Même constat du côté du Pr. Jaafar Heikel qui dans un tweet met en relief le fait que « la fermeture des frontières n'a pas empêché Omicron de se diffuser à vitesse grand V » et que « les mesures sont à adapter sans excès ».
Le terrain confirme que la fermeture des frontières n'a pas empêché omicron de diffuser à vitesse grand V. Les confinements n'ont pas eu les résultats escomptés.Les mesures barrières,dépistage,vaccination et traitements = package optimal.Les mesures sont à adapter sans excès.
— Jaafar Heikel (@JaafarHeikel) January 14, 2022
Dr Tayeb Hamdi, médecin généraliste et chercheur en politiques et systèmes de santé, est également favorable à une réouverture des frontières marocaines. « Compte-tenu de la propagation communautaire du virus dans ces conditions, l'accès au territoire national dans les conditions sanitaires imposées, applicables ne présente pas un sur-risque épidémique », écrit-il à son tour sur son compte Facebook samedi.
« Il serait souhaitable d'envisager l'ouverture de ces frontières conformément à notre approche marocaine réussie, proactive et anticipative basée sur la prise de décisions basées sur les données scientifiques pour protéger les citoyens et protéger le Maroc avec le moins possible d'impact et de conséquences et dommages sociaux, psychologiques, éducatifs et économique », plaide-t-il, à l'instar de ses deux confrères.
« L'accès au territoire national de citoyens marocains ou d'étrangers complètement vaccinés et munis d'une attestation PCR négative, est moins risqué sur le plan épidémiologique que le comportement de personnes non vaccinées ou qui le sont incomplètement, qui n'adhèrent pas aux mesures préventives, qui se rassemblent dans des cafés et des endroits publics ou privés ou qui présentent des symptômes et ne font pas de tests, et qui sont positives ou contacts et ne respectent nullement la durée et les conditions de l'isolement », martèlent Dr.
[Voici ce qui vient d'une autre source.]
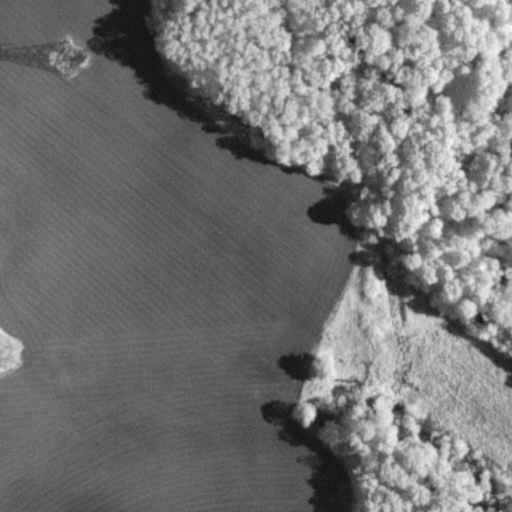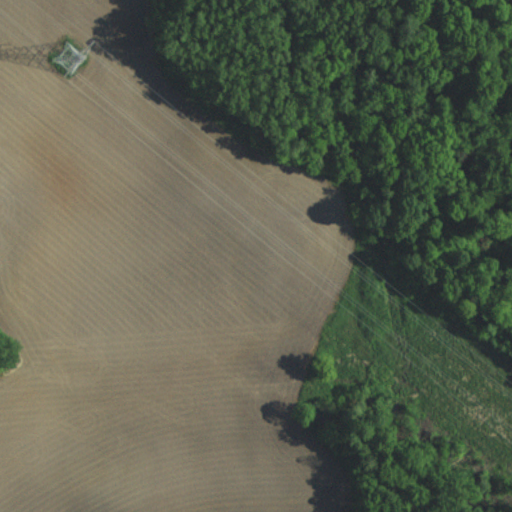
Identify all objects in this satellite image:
power tower: (66, 60)
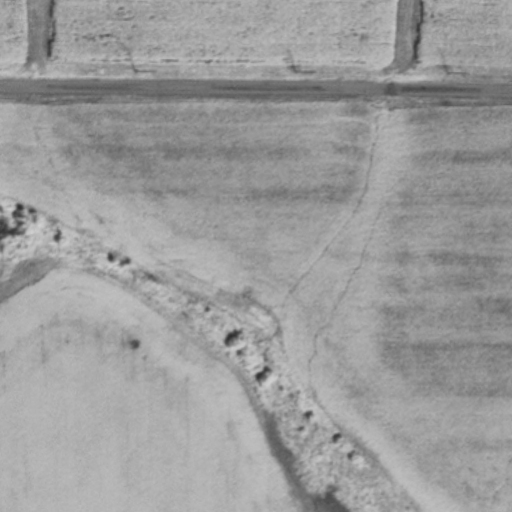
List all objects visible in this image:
road: (256, 87)
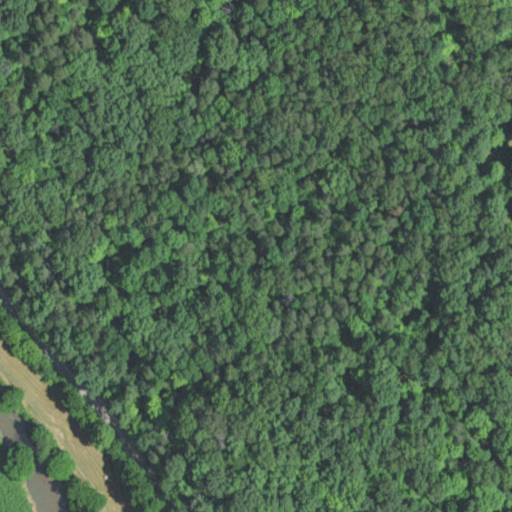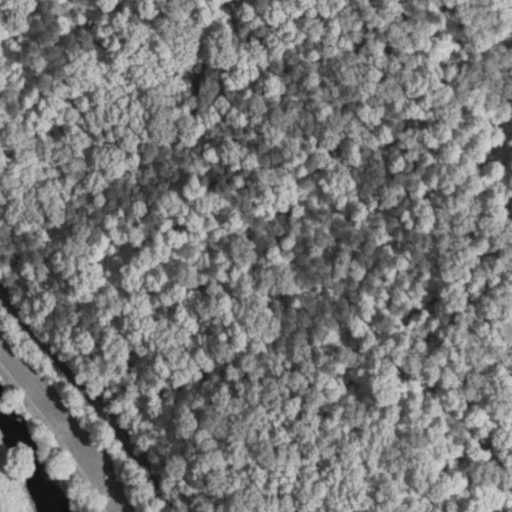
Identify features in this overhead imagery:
road: (90, 395)
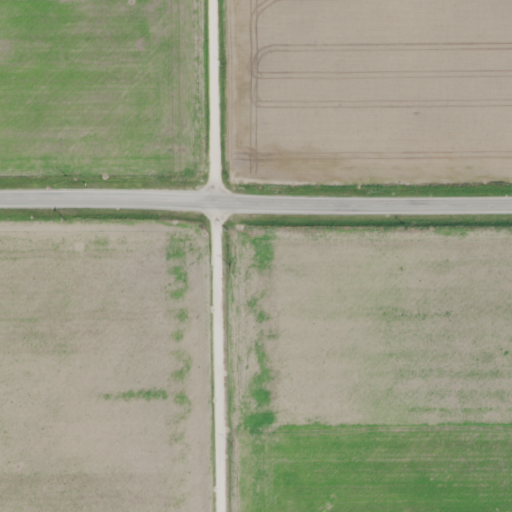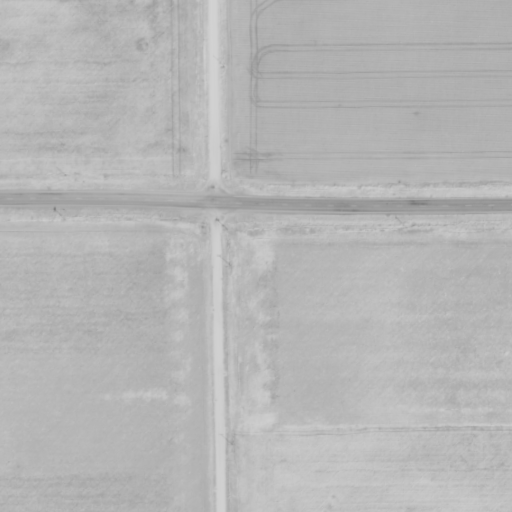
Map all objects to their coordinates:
road: (255, 197)
road: (222, 255)
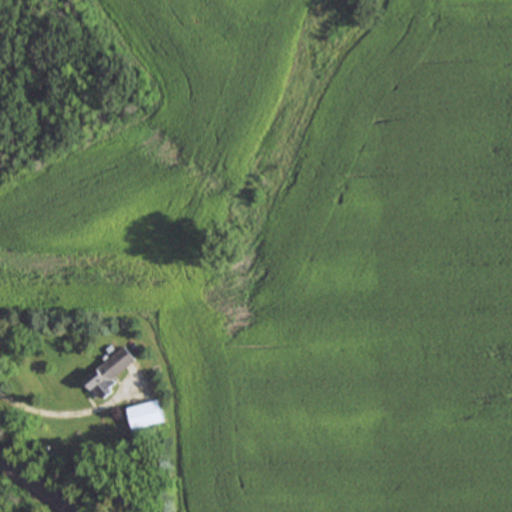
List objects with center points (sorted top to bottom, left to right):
building: (112, 372)
building: (112, 373)
building: (150, 417)
building: (150, 417)
railway: (34, 485)
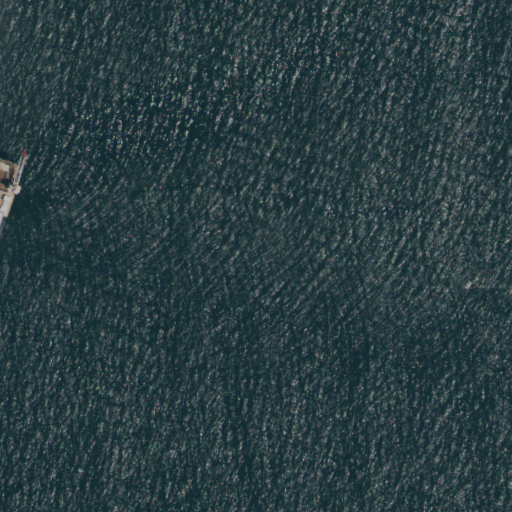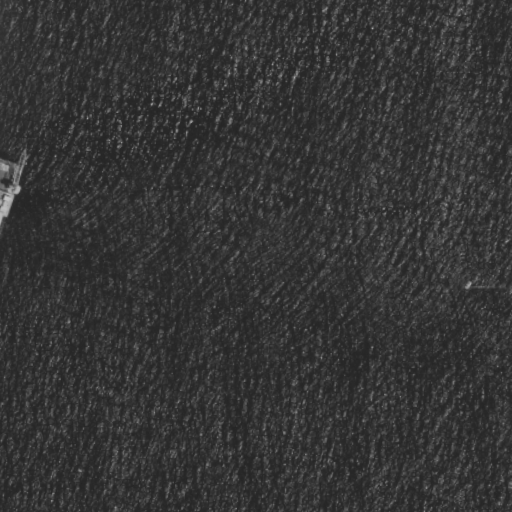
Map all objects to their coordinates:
building: (25, 174)
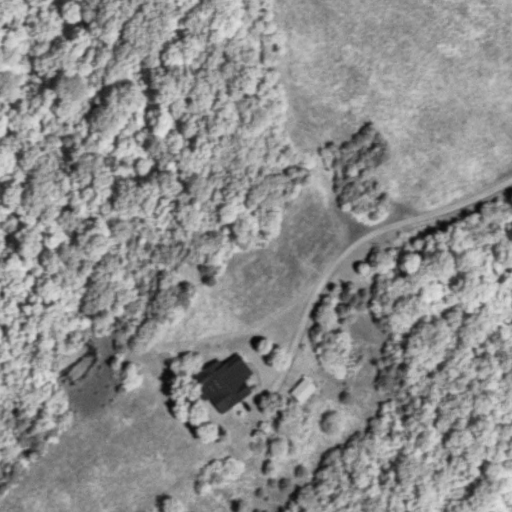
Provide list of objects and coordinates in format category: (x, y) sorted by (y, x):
road: (359, 239)
building: (222, 382)
building: (299, 390)
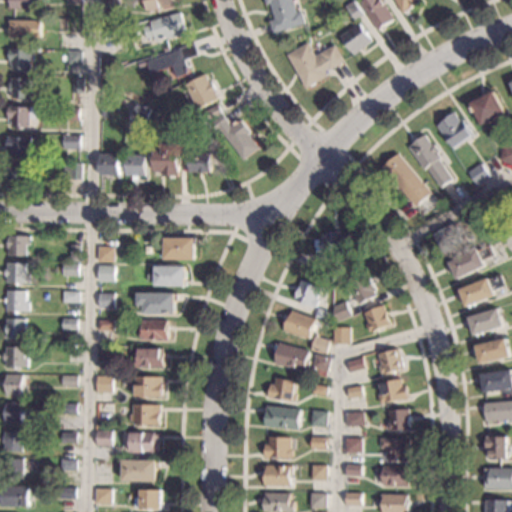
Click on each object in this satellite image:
building: (74, 1)
building: (20, 4)
building: (21, 4)
building: (158, 4)
building: (158, 4)
building: (406, 4)
building: (407, 4)
building: (111, 6)
building: (355, 10)
building: (378, 12)
building: (378, 12)
building: (285, 15)
building: (285, 15)
building: (74, 26)
building: (166, 27)
building: (166, 27)
building: (26, 28)
building: (25, 29)
building: (356, 38)
building: (357, 38)
building: (113, 42)
building: (74, 57)
building: (74, 57)
building: (20, 59)
building: (21, 59)
building: (173, 61)
building: (174, 61)
building: (314, 63)
building: (315, 63)
building: (141, 65)
building: (77, 85)
building: (77, 86)
road: (257, 87)
building: (21, 88)
building: (22, 88)
building: (202, 91)
building: (202, 92)
road: (337, 93)
building: (488, 108)
building: (488, 108)
building: (111, 112)
building: (142, 112)
building: (142, 112)
building: (211, 113)
building: (71, 114)
building: (22, 116)
building: (23, 116)
building: (179, 130)
building: (455, 130)
building: (455, 130)
building: (235, 134)
building: (207, 135)
building: (237, 136)
building: (72, 142)
building: (72, 142)
building: (20, 147)
building: (20, 147)
building: (506, 154)
building: (506, 154)
building: (430, 160)
building: (167, 161)
building: (432, 161)
building: (167, 162)
building: (200, 163)
building: (200, 163)
building: (109, 164)
road: (356, 164)
building: (109, 165)
building: (136, 165)
building: (136, 165)
building: (73, 171)
building: (73, 172)
building: (479, 174)
building: (479, 174)
building: (16, 178)
building: (17, 178)
building: (406, 179)
building: (407, 179)
road: (234, 185)
road: (283, 202)
road: (455, 210)
road: (116, 231)
road: (238, 235)
building: (450, 236)
building: (449, 237)
building: (332, 242)
building: (335, 244)
building: (18, 245)
building: (19, 246)
building: (180, 248)
building: (179, 249)
building: (75, 253)
building: (76, 253)
building: (106, 254)
building: (106, 254)
road: (92, 256)
building: (471, 261)
building: (466, 264)
building: (71, 270)
building: (71, 270)
building: (328, 270)
building: (18, 272)
building: (17, 273)
building: (107, 273)
building: (108, 274)
building: (169, 276)
building: (171, 276)
building: (361, 287)
building: (481, 290)
road: (482, 290)
building: (364, 291)
building: (477, 292)
building: (307, 293)
building: (307, 294)
building: (71, 296)
building: (72, 297)
building: (107, 300)
building: (17, 301)
building: (17, 301)
building: (107, 301)
building: (158, 302)
building: (158, 303)
building: (342, 311)
building: (342, 311)
building: (323, 315)
building: (377, 318)
road: (427, 318)
building: (376, 319)
building: (485, 321)
building: (486, 321)
building: (70, 324)
building: (299, 324)
building: (106, 325)
building: (107, 325)
building: (299, 325)
building: (17, 328)
building: (17, 329)
building: (155, 329)
building: (155, 330)
building: (342, 335)
building: (341, 336)
building: (320, 345)
building: (320, 346)
building: (493, 351)
building: (493, 351)
building: (70, 353)
building: (106, 354)
building: (106, 355)
building: (16, 357)
building: (16, 357)
building: (291, 357)
building: (292, 357)
building: (150, 358)
building: (150, 358)
building: (389, 361)
building: (390, 361)
building: (321, 362)
road: (222, 363)
building: (355, 365)
building: (321, 366)
road: (185, 368)
building: (496, 380)
building: (69, 381)
building: (497, 381)
building: (15, 384)
building: (105, 384)
building: (15, 385)
building: (105, 385)
building: (148, 386)
building: (147, 387)
road: (342, 387)
building: (283, 389)
building: (282, 390)
building: (320, 390)
building: (392, 390)
building: (392, 391)
building: (355, 392)
building: (70, 409)
building: (498, 410)
building: (498, 410)
building: (105, 411)
building: (13, 413)
building: (15, 413)
building: (146, 414)
building: (146, 415)
building: (282, 417)
building: (282, 418)
building: (319, 418)
building: (355, 418)
building: (319, 419)
building: (355, 419)
building: (398, 419)
building: (398, 419)
building: (69, 438)
building: (104, 438)
building: (105, 438)
building: (13, 440)
building: (12, 441)
building: (145, 442)
building: (319, 442)
building: (143, 443)
building: (319, 443)
building: (353, 445)
building: (353, 446)
building: (278, 447)
building: (497, 447)
building: (497, 447)
building: (277, 448)
building: (395, 448)
building: (396, 448)
building: (69, 465)
building: (104, 467)
building: (13, 468)
building: (14, 469)
building: (352, 469)
building: (140, 470)
building: (140, 470)
building: (353, 470)
building: (319, 472)
building: (319, 473)
building: (277, 475)
building: (278, 475)
building: (395, 476)
building: (396, 476)
building: (498, 478)
building: (498, 478)
road: (296, 484)
building: (68, 493)
building: (103, 495)
building: (14, 496)
building: (15, 496)
building: (103, 497)
building: (151, 498)
building: (148, 499)
building: (353, 499)
building: (353, 499)
building: (318, 500)
building: (318, 501)
building: (277, 502)
building: (278, 502)
building: (395, 502)
building: (394, 503)
building: (498, 505)
building: (498, 506)
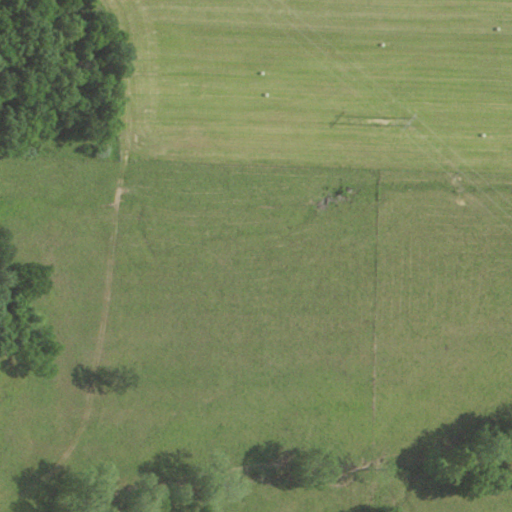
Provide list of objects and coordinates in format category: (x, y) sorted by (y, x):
power tower: (387, 121)
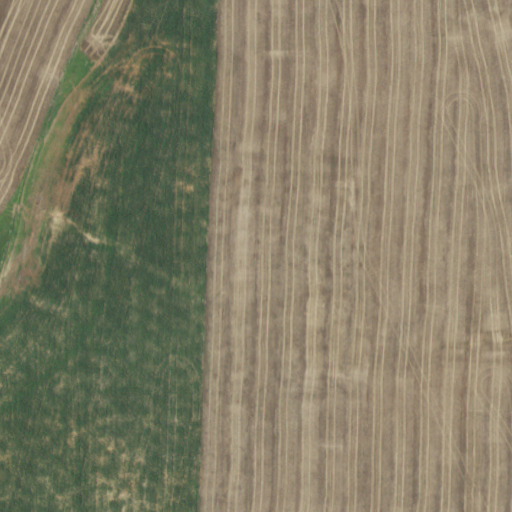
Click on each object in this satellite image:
crop: (260, 257)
Hamdi et Pr. Ibrahimi.
« A mon avis, il faut d'abord attendre la stabilisation des cas, le plateau, car on a quand même une augmentation des cas en réanimation. Depuis fin décembre, on est passé de 2% à 10% du taux d'occupation », tempère de son côté un médecin proche du dossier préférant garder l'anonymat. Selon lui, le gouvernement va décider d'ouvrir les frontières début février. « Dès qu'on arrive au plateau et que les cas commencent à baisser, il faut que la vie reprenne, et je crois que cette situation arrivera fin janvier », estime-t-il.
L'atteinte du plateau est nécessaire selon l'expert car « le problème causé par Omicron est le fort taux d'absentéisme ». « Il y a des services actuellement qui comptent cinq ou six médecins absents car malades; donc même pour s'occuper des autres malades, ça devient difficile », fait-il remarquer, notant que si le Maroc enregistre quelque 7.000 cas positifs par jour, le nombre réel doit avoisiner les 20.000, faute de diagnostics.
« L'avantage du Maroc, c'est qu'il a un taux de vaccination qui reste satisfaisant, ce qui fait que même si beaucoup de cas positifs sont enregistrés, il n'y a pas beaucoup de décès ni de cas graves contrairement à d'autres pays », conclut le médecin, favorable aussi à l'entrée sur le territoire marocain avec schéma vaccinal complet et PCR négative.